• Exercise passage
■ ■ ■ ■ ■ ■ ■
Dear readers: A version of this article, co-authored with friend and colleague Jon Roberts, was published today in The Boston Globe. So it can be read either here or there. (I generally resort to a paywall at Substack only when another publication also has rights.) It describes the situation in Massachusetts, but the problem is broadly national.
Also, my apologies for suddenly being so prolific! I promise you a break soon. Finally, the cartoon I purchased this time for the article is a bit obscure, but I figure even a sad article about babies needs a happy babies picture. I like to think of the two babies at the bar representing the authors.
By Jon Roberts and Matt Bivens
One of us recently cared for a sick toddler and was concerned that the child could have leukemia. This was in a community emergency department just 10 miles from Boston Common — practically a stone’s throw from some of the world’s leading pediatric care centers.
Not one of those centers would accept the patient.
Emergency physicians like us are comfortable with the initial stabilization and diagnosis of seriously ill or injured children. We do it all year long. But eventually we need to transfer the care of these children to pediatric specialists.
There are still some community hospitals with strong pediatric care units; South Shore Hospital in Weymouth and St. Luke’s Hospital in New Bedford come to mind. But these are the exceptions. The rule is that when it comes to caring for sick children, the resources, funding, and expertise are concentrated at academic pediatric centers.
Yet all too often now, those centers don’t open the door when the community doctor calls.
When the academic center hears about a sick kid and then says “No, sorry,” hours of tense phone negotiations ensue. Frightened parents and their child are left in limbo, while community physicians plead in turn with each of the state’s five academic pediatric centers — Children’s Hospital of Boston, Mass General for Children, Boston Medical Center, UMass Children’s in Worcester, and Baystate Children’s in Springfield. When that fails, they look even farther afield, for a pediatric center in Connecticut, Rhode Island, or New Hampshire.
■ ■ ■ ■ ■ ■ ■
• What the task requires
Continue the article on pediatric transfer refusals in Massachusetts, picking up after its last sentence.
■ ■ ■ ■ ■ ■ ■
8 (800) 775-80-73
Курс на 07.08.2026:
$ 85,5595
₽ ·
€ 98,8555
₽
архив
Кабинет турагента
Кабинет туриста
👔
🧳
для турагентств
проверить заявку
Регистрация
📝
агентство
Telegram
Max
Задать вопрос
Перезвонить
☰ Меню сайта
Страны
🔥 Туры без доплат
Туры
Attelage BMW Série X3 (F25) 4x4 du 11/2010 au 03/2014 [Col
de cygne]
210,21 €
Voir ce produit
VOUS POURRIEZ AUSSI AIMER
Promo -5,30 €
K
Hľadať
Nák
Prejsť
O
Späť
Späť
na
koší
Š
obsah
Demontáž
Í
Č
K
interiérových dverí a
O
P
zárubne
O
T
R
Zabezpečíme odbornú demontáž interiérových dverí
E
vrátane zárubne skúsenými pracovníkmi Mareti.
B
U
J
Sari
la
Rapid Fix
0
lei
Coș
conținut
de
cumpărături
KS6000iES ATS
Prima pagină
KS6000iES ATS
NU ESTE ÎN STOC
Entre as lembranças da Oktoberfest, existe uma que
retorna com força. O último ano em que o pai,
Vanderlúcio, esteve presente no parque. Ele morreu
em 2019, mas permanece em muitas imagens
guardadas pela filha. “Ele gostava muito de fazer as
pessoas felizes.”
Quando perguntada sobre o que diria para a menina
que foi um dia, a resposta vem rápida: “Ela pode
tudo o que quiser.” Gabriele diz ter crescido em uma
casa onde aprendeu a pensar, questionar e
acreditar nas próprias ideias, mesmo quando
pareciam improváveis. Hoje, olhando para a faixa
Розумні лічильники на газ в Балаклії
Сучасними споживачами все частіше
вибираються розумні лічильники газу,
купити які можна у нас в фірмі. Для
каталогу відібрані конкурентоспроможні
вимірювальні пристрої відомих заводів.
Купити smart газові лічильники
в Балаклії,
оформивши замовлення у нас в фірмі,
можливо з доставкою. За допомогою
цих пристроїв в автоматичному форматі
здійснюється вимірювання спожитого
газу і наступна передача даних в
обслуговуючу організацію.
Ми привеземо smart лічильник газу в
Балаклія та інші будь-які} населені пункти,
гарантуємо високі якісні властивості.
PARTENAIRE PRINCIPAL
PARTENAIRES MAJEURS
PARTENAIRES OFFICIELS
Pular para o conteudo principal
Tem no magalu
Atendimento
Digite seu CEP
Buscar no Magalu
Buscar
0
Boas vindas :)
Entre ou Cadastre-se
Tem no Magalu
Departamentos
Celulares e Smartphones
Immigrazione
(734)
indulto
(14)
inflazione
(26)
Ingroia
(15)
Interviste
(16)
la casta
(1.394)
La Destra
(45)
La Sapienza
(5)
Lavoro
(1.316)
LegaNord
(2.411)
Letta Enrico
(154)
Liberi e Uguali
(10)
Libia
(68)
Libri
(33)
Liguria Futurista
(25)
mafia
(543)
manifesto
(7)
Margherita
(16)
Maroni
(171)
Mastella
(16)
■ ■ ■ ■ ■ ■ ■
• Answer area
Earlier this month, colleagues at southern Massachusetts emergency departments repeatedly had to helicopter sick children to Maine — flying over multiple Boston pediatric hospitals. In the case of the toddler with possible leukemia, after many hours of phone calls, he was accepted on a second try to Hasbro Children’s in Providence. He is a Boston-area kid, but he had to be transported to another state because Boston’s academic hospitals declined to see him that day.
This ongoing crisis of critical pediatric care has stressed Massachusetts for months. We are moved to comment on it in part because we dread that it is about to get worse. This winter, even as infections including respiratory syncytial virus, influenza, and COVID-19 bring more sick children to hospitals, there will be fewer pediatric beds.
Tufts Children’s Hospital closed its 41-bed operation in July, with ramifications for Boston and the state that we all have yet to come to terms with. Massachusetts also stands poised to lose a 20-bed inpatient unit in Springfield, which Shriners Hospitals for Children has announced it will close. This follows a national trend: Hospitals across America over the past decade have shut down about 20 percent of all pediatric beds.
Why is this happening?
In part because kids are not lucrative.